Gaza, Purna Warta – Serangan udara Israel menewaskan puluhan orang di kota selatan Rafah, tempat puluhan ribu pengungsi Palestina mencari perlindungan dalam beberapa hari terakhir, di Jalur Gaza yang terkepung pada 14 Desember 2023. Setidaknya 27 orang tewas dalam serangan Israel tersebut dan korban dilaporkan masih berada di bawah reruntuhan.
Baca Juga : Intelijen AS: Hingga 45% Amunisi Udara yang Ditembakkan Israel di Jalur Gaza Tanpa Kontrol
Rekaman dari lokasi kejadian yang dibagikan secara online pada hari Kamis (14/12) menunjukkan penduduk setempat berusaha memadamkan api dan menyelamatkan korban ketika asap hitam mengepul dari salah satu bangunan. Dua rumah yang berdekatan milik keluarga Abu Dhbaa dan Ashour dihancurkan dalam serangan di kota tersebut, di mana puluhan ribu pengungsi mencari perlindungan sejak gencatan senjata selama seminggu gagal pada awal Desember.

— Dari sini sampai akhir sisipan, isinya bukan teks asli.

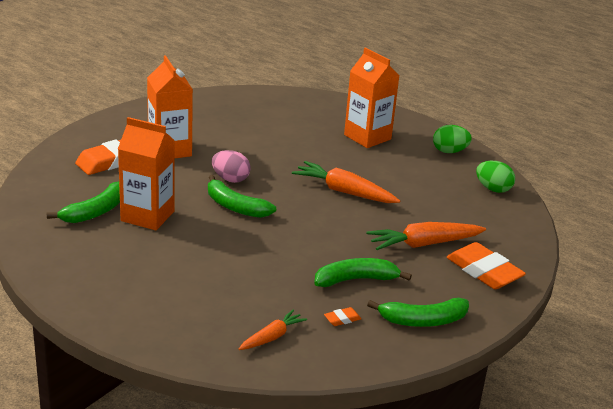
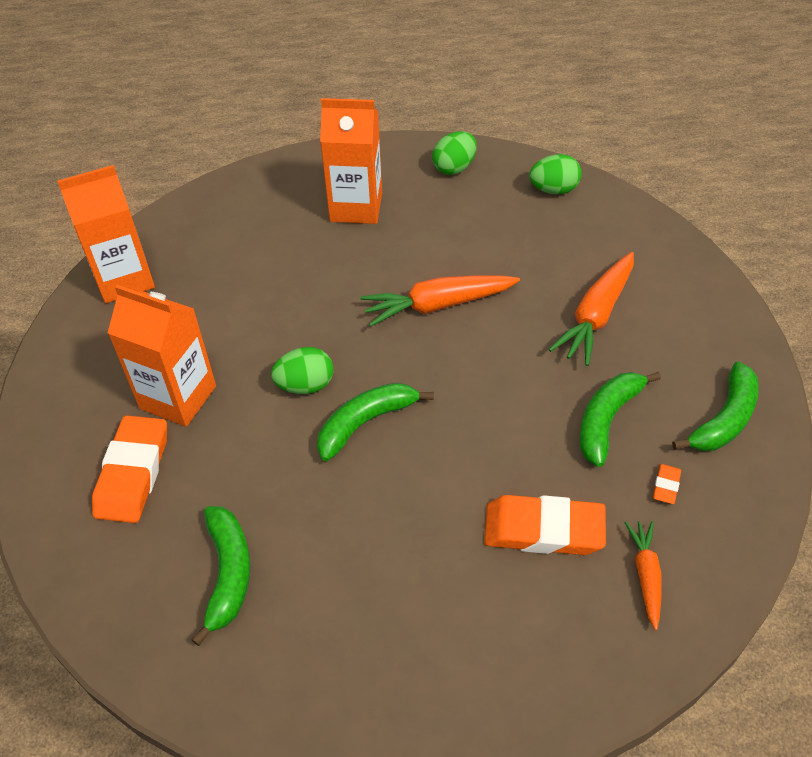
camera: 40 degrees left, 20 degrees up
(147, 216) = (295, 524): orange carton -> orange carton (124, 279)
(230, 179) = (305, 385): pink egg -> green egg
(235, 206) = (365, 423): green banana -> green banana turned 150 degrees clockwise
(484, 271) = (684, 306): orange eraser -> orange eraser (543, 530)

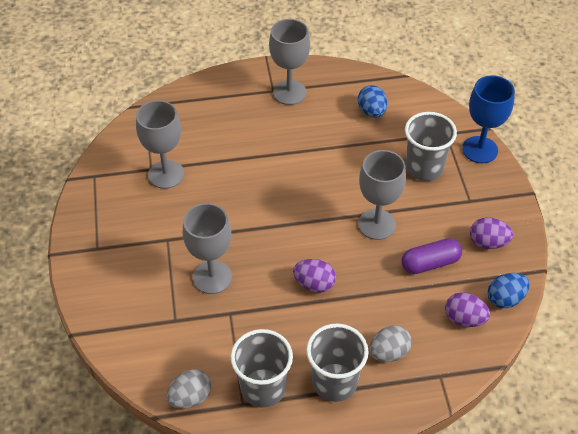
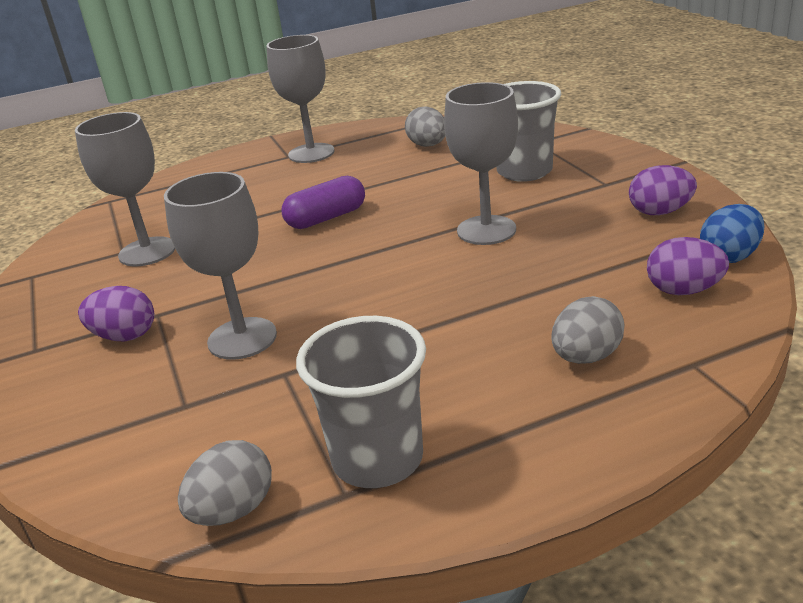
camera: 10 degrees left, 20 degrees down
(314, 284) = (418, 308): purple egg -> purple egg (125, 336)
(334, 382) = (511, 418): grey cup -> none
(371, 111) = (428, 145): blue egg -> grey egg
(430, 263) = (589, 248): purple capsule -> purple capsule (326, 218)
(480, 150) = (589, 144): blue goblet -> none

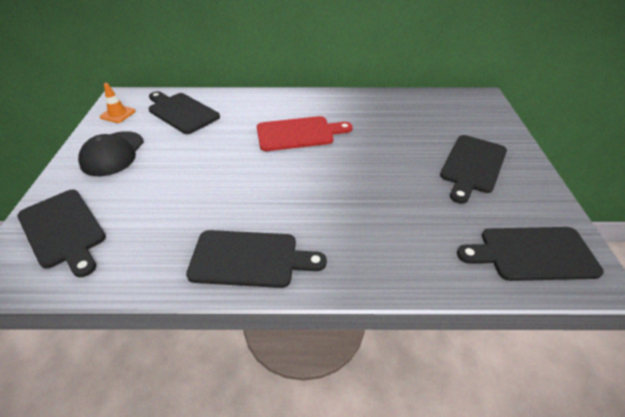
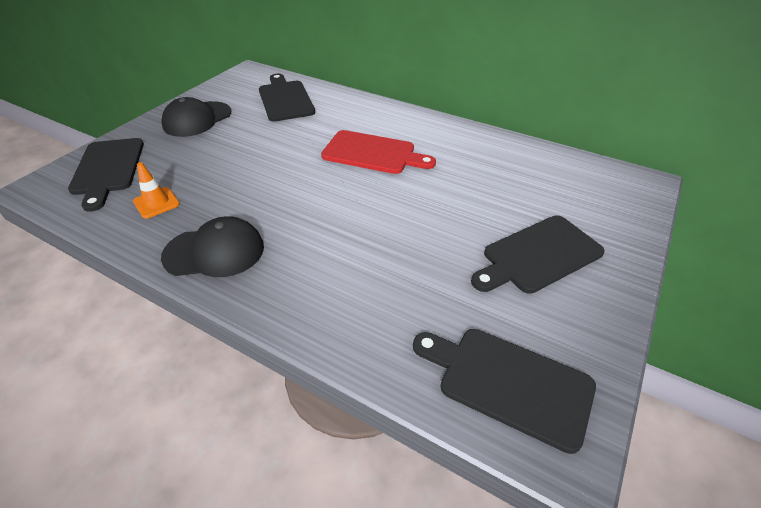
camera: 30 degrees right, 0 degrees up
(118, 114) = (232, 86): orange traffic cone -> orange traffic cone (156, 203)
(249, 259) = (214, 252): black cutting board -> black cap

Pengungsi telah tidur di tempat penampungan sementara dan di jalan-jalan setelah dievakuasi dari wilayah utara dan selatan Gaza yang sebelumnya dianggap aman oleh militer Israel. Pembunuhan baru ini terjadi ketika penilaian intelijen AS mengungkapkan bahwa hampir setengah dari amunisi udara ke darat yang digunakan Israel di Gaza dalam perang di Gaza sejak 7 Oktober tidak terarah, atau dikenal sebagai “bom bodoh”.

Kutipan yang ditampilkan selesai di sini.